Regime-Anhänger demonstrieren für Revolutionsführer Khamenei; Foto:
Staatlich gelenkter Protest: Um zu zeigen, dass das Regime weiterhin vom Volk unterstützt werde, begannen kurz nach dem Freitagsgebet in Teheran von der Führung organisierte Massendemonstrationen. Ähnliche Kundgebungen hatte die Regierung auch schon in den vergangenen Tagen in mehreren Städten des Landes organisiert und hunderttausende Menschen auf die Straßen gebracht.

Doch steht deshalb eine neue Revolution bevor, wie es die Trumps und Netanjahus zu glauben scheinen? Wenn tausende junge Männer ihre Leben und ihre Freiheit auf den Straßen riskieren, muss das ein Weckruf für die Führung in Teheran sein, doch der Beginn einer neuen Revolution ist es nicht. Anders als 1978 fehlt den Demonstranten jede Struktur und Führung; sie haben keine klaren Ziele und keinen Rückhalt im Klerus oder den etablierten Parteien.

Die Konservativen mögen die Proteste nutzen, um Präsident Hassan Rohani zum Verzicht auf unliebsame Reformen zu drängen, während die Reformer an ihn appellieren mögen, auf die "berechtigten Forderungen" der Demonstranten einzugehen.

Doch an einer Destabilisierung des Systems haben beide Fraktionen kein Interesse. Und auch wenn die Volksmudschahedin im Pariser Exil davon träumen, dass endlich ihre Zeit gekommen ist – im Iran fehlt ihnen jede Basis.

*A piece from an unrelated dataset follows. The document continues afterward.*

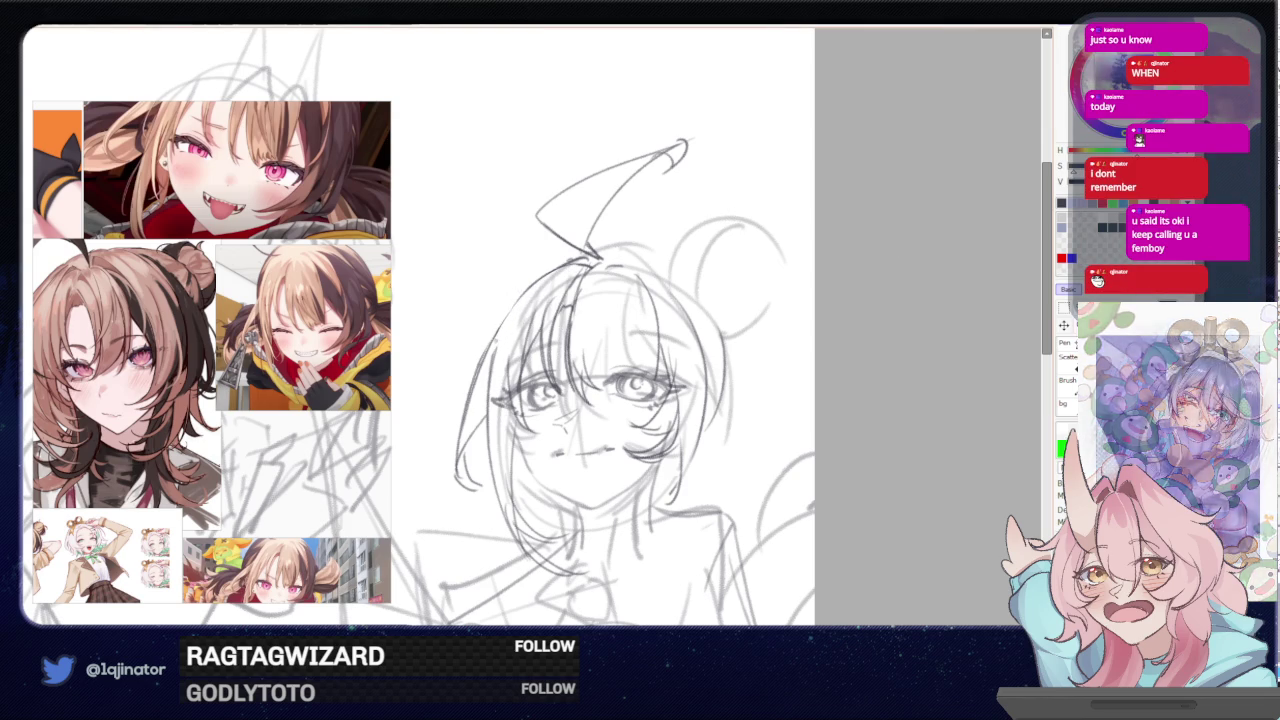
{"action": "key", "text": "x"}
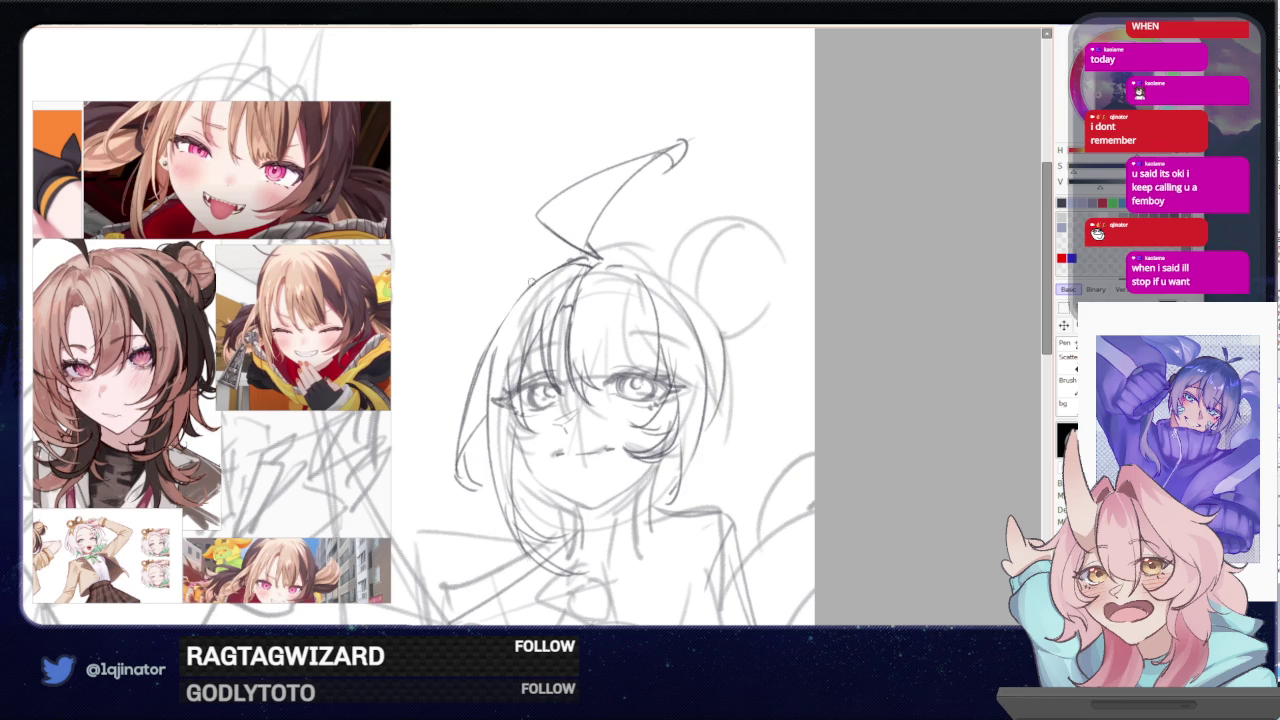
{"action": "key", "text": "x"}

Die tagelangen Kundgebungen der Regimeanhänger haben zudem wenig Zweifel gelassen, dass das System - anders als der Schah 1978 - noch immer über breiten Rückhalt verfügt.

Nicht nur haben Millionen Iraner ein handfestes materielles Interesse am Erhalt des Systems, sondern viele Iraner identifizieren sich noch immer damit - trotz allen Unmuts über Korruption, Nepotismus und Misswirtschaft.

Und nicht zuletzt haben die Volksaufstände in Ägypten, Syrien und dem Jemen wie auch die eigene Erfahrung erhebliche Zweifel gelassen, dass eine Revolution wirklich die Lösung aller Probleme ist.